“Gee whiz. I didn’t think lawyers cried,” my uncle said. I had just wept while giving the eulogy at my Dad’s funeral, less than a month after his cancer diagnosis. I was 28 years old and three months into my law career.
30 years later, I see misconceptions about lawyers persist. When going through a divorce, it feels as though your entire life is at stake. You can’t afford to worry that your legal advocate is weak, emotional, or afraid to go to battle. You want someone who will be courageous, tenacious, and maybe even heroic at a time when zealous advocacy and protection are essential.
Most cases resolve through mediated or negotiated settlements. You may not want a “nice” lawyer, but if you have one who insults your spouse and antagonizes the opposing attorney, prepare to quadruple the costs of your legal fees to get ready for trial.

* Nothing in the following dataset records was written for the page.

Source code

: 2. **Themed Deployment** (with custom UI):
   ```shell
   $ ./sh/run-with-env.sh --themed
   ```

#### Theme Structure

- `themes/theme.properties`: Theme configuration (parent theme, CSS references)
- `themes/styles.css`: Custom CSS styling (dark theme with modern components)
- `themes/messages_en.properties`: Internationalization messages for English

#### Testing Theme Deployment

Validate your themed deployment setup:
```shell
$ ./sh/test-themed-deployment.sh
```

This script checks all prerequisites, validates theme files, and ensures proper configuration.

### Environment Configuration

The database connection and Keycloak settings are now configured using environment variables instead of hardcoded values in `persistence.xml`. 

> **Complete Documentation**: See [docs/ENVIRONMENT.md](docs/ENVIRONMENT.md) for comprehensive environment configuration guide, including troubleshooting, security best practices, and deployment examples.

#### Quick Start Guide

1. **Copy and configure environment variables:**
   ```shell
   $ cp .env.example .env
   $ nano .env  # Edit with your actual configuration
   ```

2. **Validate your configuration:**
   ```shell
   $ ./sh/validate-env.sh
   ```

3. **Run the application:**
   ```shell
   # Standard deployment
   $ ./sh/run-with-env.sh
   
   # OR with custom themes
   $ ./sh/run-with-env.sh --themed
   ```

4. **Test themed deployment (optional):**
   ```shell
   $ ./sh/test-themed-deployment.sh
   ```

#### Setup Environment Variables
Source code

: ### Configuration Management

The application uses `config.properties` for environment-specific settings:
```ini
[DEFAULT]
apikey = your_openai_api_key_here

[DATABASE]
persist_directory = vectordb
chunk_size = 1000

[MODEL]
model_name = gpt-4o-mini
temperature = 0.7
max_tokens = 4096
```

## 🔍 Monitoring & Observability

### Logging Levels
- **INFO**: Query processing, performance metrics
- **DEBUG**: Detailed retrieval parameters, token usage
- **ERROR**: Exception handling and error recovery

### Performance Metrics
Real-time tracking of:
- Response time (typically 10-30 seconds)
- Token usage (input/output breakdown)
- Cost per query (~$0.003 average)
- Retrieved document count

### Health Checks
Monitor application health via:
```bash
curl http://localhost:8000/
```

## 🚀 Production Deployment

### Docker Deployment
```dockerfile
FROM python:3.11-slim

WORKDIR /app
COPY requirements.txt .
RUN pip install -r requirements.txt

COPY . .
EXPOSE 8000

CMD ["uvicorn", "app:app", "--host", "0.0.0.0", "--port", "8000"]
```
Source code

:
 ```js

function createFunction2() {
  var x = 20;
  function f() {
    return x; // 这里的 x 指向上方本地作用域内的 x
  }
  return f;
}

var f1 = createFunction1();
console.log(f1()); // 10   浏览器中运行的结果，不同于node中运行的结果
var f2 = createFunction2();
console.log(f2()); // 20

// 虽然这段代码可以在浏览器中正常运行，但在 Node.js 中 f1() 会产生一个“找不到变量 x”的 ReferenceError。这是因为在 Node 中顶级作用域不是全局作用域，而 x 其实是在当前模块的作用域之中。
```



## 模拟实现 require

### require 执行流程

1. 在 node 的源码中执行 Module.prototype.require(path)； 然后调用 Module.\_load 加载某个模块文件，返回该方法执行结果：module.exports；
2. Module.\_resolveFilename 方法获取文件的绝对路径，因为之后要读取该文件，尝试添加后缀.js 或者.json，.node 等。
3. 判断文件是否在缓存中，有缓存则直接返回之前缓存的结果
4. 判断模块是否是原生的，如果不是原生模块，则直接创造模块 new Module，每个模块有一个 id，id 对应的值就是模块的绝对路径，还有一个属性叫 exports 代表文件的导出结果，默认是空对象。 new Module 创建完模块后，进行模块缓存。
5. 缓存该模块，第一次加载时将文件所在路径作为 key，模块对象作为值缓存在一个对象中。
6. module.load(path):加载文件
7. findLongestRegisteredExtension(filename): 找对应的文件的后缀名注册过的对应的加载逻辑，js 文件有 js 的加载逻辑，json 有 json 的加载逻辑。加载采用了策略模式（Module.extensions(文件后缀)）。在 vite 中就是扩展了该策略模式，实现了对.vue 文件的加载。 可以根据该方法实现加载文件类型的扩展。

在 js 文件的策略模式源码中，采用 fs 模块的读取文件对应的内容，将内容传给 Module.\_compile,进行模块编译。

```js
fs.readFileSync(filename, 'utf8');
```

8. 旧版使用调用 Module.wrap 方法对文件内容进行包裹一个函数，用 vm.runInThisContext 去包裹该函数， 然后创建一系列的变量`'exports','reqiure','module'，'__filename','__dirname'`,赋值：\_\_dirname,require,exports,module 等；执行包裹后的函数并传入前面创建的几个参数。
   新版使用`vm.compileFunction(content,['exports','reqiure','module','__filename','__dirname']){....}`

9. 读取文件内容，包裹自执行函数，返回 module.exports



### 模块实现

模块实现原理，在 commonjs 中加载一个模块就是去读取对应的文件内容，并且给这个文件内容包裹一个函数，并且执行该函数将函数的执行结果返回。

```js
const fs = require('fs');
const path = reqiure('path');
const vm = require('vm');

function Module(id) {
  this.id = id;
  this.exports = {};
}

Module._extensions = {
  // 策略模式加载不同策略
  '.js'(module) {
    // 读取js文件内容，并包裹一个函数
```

With a bulldog for a lawyer, suddenly a child’s college fund gets spent on legal fees fighting over a parenting time schedule. A request for information is received as an accusation of criminal behavior.
You want a lawyer who can focus on the law and the facts of the case. But you need lawyer who also listens supportively when you reveal fears about your financial future or upcoming deposition.
“Nice” is not a useful criteria for picking a divorce lawyer. Neither is “mean.” Look for a lawyer who has the capacity to communicate effectively and bring people together at the negotiation table, while at the same time being capable of making a powerful case for you in the courtroom if needed.
The best attorneys never lose sight of what is most important to the client. They are simultaneously courageous and compassionate, eloquent orators and attentive listeners, passionate litigators and open minded negotiators.
If you are considering hiring an attorney whose heart is so cold that she would not cry at her own father’s funeral, my advice is to keep looking.